Abstimmung im Bundesrat zu Algerien, Tunesien und Marokko als „sicheren“ Herkunftsstaaten: Amnesty International und PRO ASYL wenden sich in einem offenen Brief an die Ministerpräsidentinnen und Ministerpräsidenten der Bundesländer.
Am kommenden Freitag entscheidet der Bundesrat über das Gesetz zur Einstufung von Maghrebstaaten als „sicheren Herkunftsstaaten“. Seine Entscheidung wird zeigen, ob Menschenrechte und Verfassungsrecht in Deutschland bei der Asylpolitik noch eine Rolle spielen. In einem offenen Brief appellierten Amnesty International und PRO ASYL heute an die Ministerpräsidentinnen und Ministerpräsidenten der Bundesländer, den Gesetzentwurf im Bundesrat zu stoppen.

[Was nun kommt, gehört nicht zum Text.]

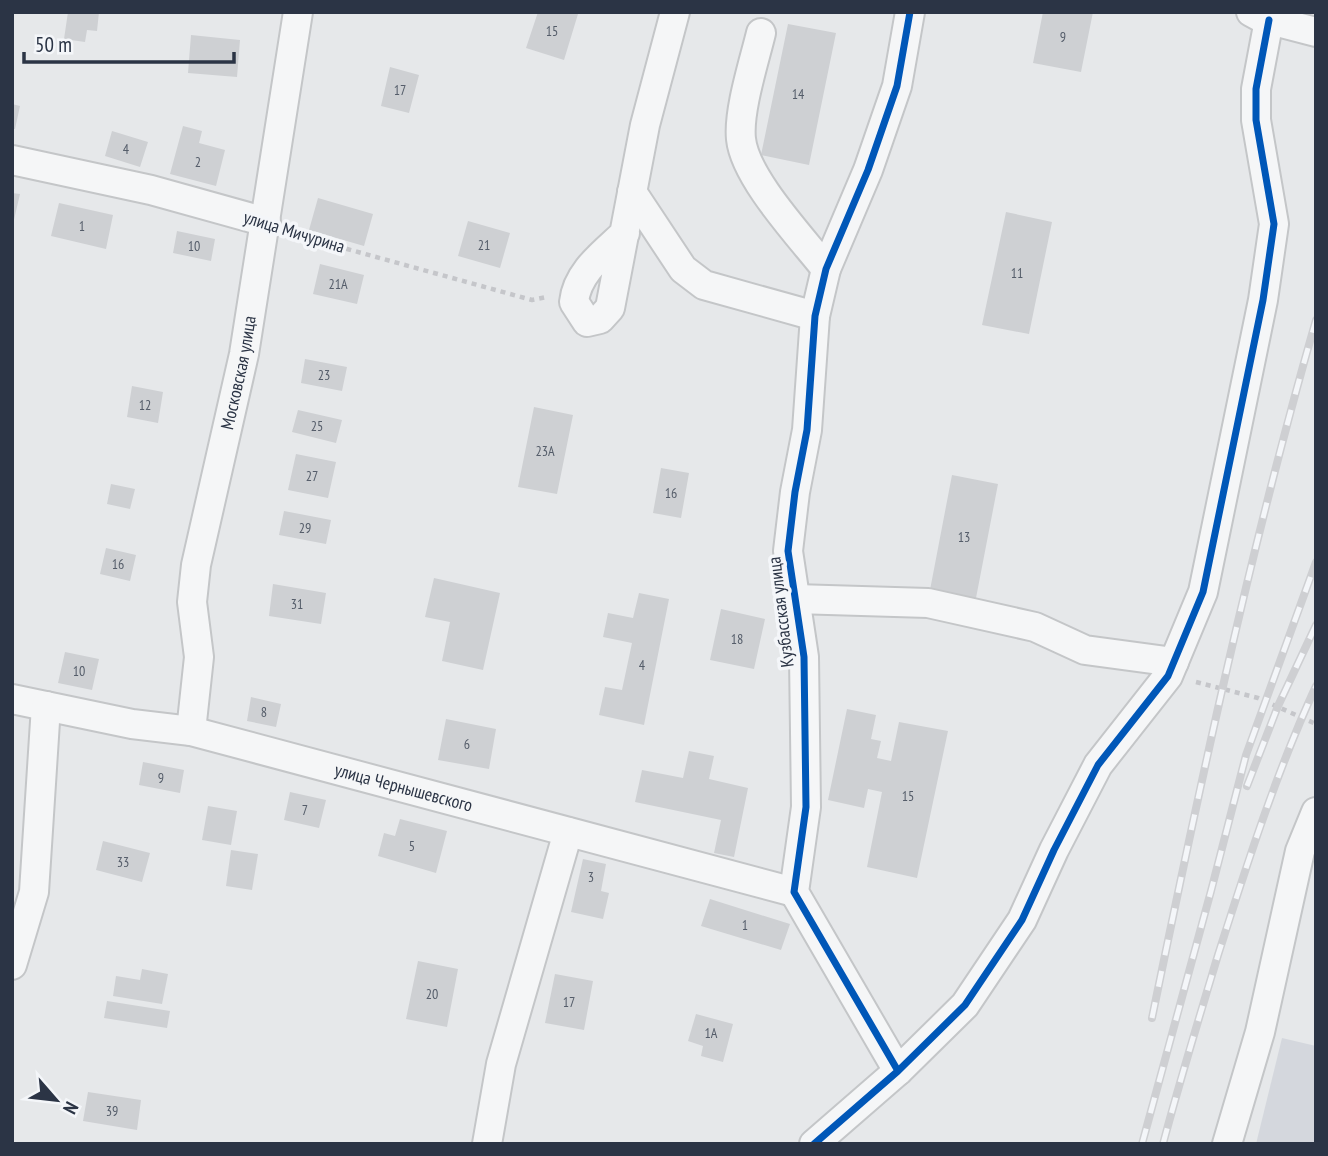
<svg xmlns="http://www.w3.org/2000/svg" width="1328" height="1156" font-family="'PT Sans Narrow',sans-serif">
<rect width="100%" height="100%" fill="#e6e8ea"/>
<path fill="#d4d7dd" d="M1282,1038l34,8v98h-60z"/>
<path fill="#ced0d3" d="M68,12h31l-2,19 -10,-1 -2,12 -21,-3z
M538,12h32l8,2 -14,46 -38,-12z
M1043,12h50l-12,60 -48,-9z
M788,24l48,9 -27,132 -48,-10z
M191,35l49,5 -3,37 -49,-4z
M390,67l29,8 -10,38 -28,-7z
M12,104l8,2 -5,23h-3z
M183,126l19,5 -3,12 26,7 -9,36 -46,-12z
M112,131l36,11 -8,25 -35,-11z
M12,193l8,1 -7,30h-1z
M318,198l55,16 -9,32 -55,-16z
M59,203l54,12 -7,34 -55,-13z
M1006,212l46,10 -23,112 -47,-9z
M468,221l42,12 -10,35 -42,-12z
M177,231l38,8 -4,22 -38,-8z
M320,264l44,11 -7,29 -44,-10z
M305,359l42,8 -5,24 -41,-8z
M132,386l31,6 -5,31 -31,-6z
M534,407l39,8 -16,79 -39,-7z
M298,410l44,10 -6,23 -44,-11z
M296,454l40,8 -8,36 -40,-8z
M661,468l28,5 -8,45 -28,-5z
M952,475l46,9 -22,114 -46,-8z
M111,484l24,5 -5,20 -23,-5z
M284,511l47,9 -5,24 -47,-9z
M106,548l30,7 -6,26 -30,-7z
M434,578l66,15 -17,77 -41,-9 8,-39 -25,-5z
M273,584l53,9 -5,31 -52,-8z
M639,593l30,6 -25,126 -45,-10 6,-28 17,3 10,-47 -29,-6 5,-24 25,5z
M721,609l44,10 -11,50 -44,-9z
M65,652l34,7 -7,31 -34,-7z
M251,697l30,7 -5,23 -29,-6z
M847,709l29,6 -5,24 10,2 -4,17 14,3 8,-39 49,9 -31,147 -50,-11 15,-75 -14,-3 -4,19 -36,-8z
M446,719l50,10 -7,40 -51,-9z
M689,751l25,5 -5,23 39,9 -14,69 -20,-4 7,-33 -86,-18 7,-32 41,8z
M143,762l41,8 -4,23 -41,-8z
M290,792l36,8 -7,28 -35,-8z
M208,806l29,5 -6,34 -29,-5z
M400,819l47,12 -11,42 -58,-17 6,-23 11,3z
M103,841l47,12 -8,29 -46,-12z
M231,850l27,4 -6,36 -26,-4z
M583,859l23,5 -5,27 8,2 -6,26 -32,-7z
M710,899l80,25 -9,26 -80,-24z
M418,961l40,8 -11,58 -41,-8z
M142,969l26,5 -6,30 -49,-8 3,-20 24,4z
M555,974l38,7 -9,49 -39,-7z
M107,1001l63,10 -3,17 -63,-10z
M696,1014l37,10 -10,38 -22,-6 2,-10 -15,-5z
M88,1092l53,8 -4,30 -54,-9z"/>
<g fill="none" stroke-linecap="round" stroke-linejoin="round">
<defs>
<g id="minor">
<path d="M1251,12l11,6 54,14"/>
<path d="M761,33c-7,29 -23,78 -20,106 4,39 60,98 85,130"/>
<path d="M12,160l139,30 115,32"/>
<path d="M632,192l51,77 21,16 111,31"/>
<path d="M625,233c-21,20 -48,39 -51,69l13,20 13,-3 10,-11 35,-183 30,-113"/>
<path d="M795,599l133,4 107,24 50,23 89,12"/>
<path id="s1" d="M12,699l120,25 59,7 603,161"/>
<path id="s2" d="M191,731l8,-74 -7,-55 4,-37 48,-211 54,-342"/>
<path d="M12,965l22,-73 12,-186"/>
<path d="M898,1071l-104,-179 12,-85 -2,-150 -16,-106 7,-59 12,-62 8,-114 11,-47 42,-99 29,-84 13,-74"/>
<path d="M487,1144l14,-80 67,-232"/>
<path d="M814,1144l84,-73 67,-66 57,-85 32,-70 44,-85 70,-89 35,-84 60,-292 11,-76 -18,-104v-31l13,-69"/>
<path d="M1227,1144l33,-112 40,-181 16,-39"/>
</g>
</defs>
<use href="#minor" stroke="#c4c6c8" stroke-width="32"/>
<path stroke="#c5c6ca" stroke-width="4.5" stroke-dasharray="5 5" stroke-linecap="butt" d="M289,231l29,10 214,59 15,-3
M1196,682l62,16 58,26"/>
<use href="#minor" stroke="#f5f6f7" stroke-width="28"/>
<defs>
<path id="rail" d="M1247,786l31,-80 38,-81
M1152,1018c48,-234 98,-468 164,-698
M1142,1144l69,-253 35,-136 70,-193
M1163,1144c17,-64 36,-126 55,-189 29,-91 58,-182 98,-269"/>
</defs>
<use href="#rail" stroke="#cecfd2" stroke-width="8"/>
<use href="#rail" stroke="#f4f6f9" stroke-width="5" stroke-dasharray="16" stroke-linecap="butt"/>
<defs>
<path id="cycleway" d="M898,1071l-104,-179 12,-85 -2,-150 -16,-106 7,-59 12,-62 8,-114 11,-47 42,-99 29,-84 13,-74
M814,1144l84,-73 67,-66 57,-85 32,-70 44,-85 70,-89 35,-84 60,-292 11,-76 -18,-104v-31l13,-69"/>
</defs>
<use href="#cycleway" stroke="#f4f6f9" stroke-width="11"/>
<use href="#cycleway" stroke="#0057b8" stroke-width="7"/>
</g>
<g text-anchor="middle" stroke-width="7" stroke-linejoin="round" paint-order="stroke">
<g font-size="14" fill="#545c69">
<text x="552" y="36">15</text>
<text x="1063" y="42">9</text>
<text x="400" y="95">17</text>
<text x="798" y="99">14</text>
<text x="126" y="154">4</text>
<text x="198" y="167">2</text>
<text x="82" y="231">1</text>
<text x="484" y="250">21</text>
<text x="194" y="251">10</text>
<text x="1017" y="278">11</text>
<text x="338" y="289">21А</text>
<text x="324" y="380">23</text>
<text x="145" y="410">12</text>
<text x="317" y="431">25</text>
<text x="545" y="456">23А</text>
<text x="312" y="481">27</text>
<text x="671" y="498">16</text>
<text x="305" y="533">29</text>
<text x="964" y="542">13</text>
<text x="118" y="569">16</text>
<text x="297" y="609">31</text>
<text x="737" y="644">18</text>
<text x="642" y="670">4</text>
<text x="79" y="676">10</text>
<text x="264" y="717">8</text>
<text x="467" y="749">6</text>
<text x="161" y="783">9</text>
<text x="908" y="801">15</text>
<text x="305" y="815">7</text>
<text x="412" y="851">5</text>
<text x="123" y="867">33</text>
<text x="591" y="882">3</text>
<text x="745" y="930">1</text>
<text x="432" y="999">20</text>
<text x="569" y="1007">17</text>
<text x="711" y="1038">1А</text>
<text x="112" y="1116">39</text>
</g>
<g font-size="18" fill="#2b3445" stroke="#f4f6f9">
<text transform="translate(294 232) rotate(17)" y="6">улица Мичурина</text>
<text dy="6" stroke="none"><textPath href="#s2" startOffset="364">Московская улица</textPath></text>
<text transform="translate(781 612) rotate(-97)" y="6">Кузбасская улица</text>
<text dy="6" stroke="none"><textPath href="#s1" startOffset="402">улица Чернышевского</textPath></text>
</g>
</g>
<rect width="1328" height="1156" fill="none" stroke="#2b3445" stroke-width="28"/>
<g transform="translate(56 1100) rotate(118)" stroke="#f4f6f9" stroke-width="5" paint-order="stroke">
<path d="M0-5L12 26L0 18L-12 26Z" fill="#2b3445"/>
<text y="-10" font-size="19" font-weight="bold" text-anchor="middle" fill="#2b3445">N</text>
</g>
<path d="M24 52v10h210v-10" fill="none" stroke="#2b3445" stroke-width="3.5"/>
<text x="35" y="52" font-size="21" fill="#2b3445" stroke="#f4f6f9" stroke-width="5" paint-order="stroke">50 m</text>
</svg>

Zur Menschenrechtslage in den MaghrebStaaten
Beide Organisationen haben im Gesetzgebungsverfahren mehrfach auf die desolate Menschenrechtslage in Algerien, Tunesien und Marokko hingewiesen: Folter, Verfolgung von Journalisten und politisch Oppositionellen und Unterdrückung von Homo‑, bisexuellen und transgeschlechtlichen Personen.
In Tunesien wurden beispielsweise im Dezember 2015 sechs Männer aufgrund ihrer Homosexualität zu drei Jahren Haft und fünf Jahren anschließender Verbannung aus ihrer Heimatstadt verurteilt. Um ihre Homosexualität zu „beweisen“, wurden sie zu einer Analuntersuchung gezwungen. Das ist eine unmenschliche Behandlung und kommt Folter gleich. Erst nach internationalen Protesten wurde ihre Haftstrafe im Frühjahr 2016 auf einen Monat reduziert und die Verbannung aufgehoben. Auch im Alltag sind Schwule und Lesben ungeschützt. Eine lesbische Frau wurde 2015 viermal von Männern überfallen, verprügelt und mit einem Messer am Hals verletzt. Als sie bei der Polizei Anzeige erstattete, wurde sie gewarnt, dass sie aufgrund ihrer Homosexualität verhaftet werden könnte.
Wie viele Menschenrechtsverletzungen darf sich ein Land leisten, bis es in Deutschland nicht mehr als „sicher“ gilt?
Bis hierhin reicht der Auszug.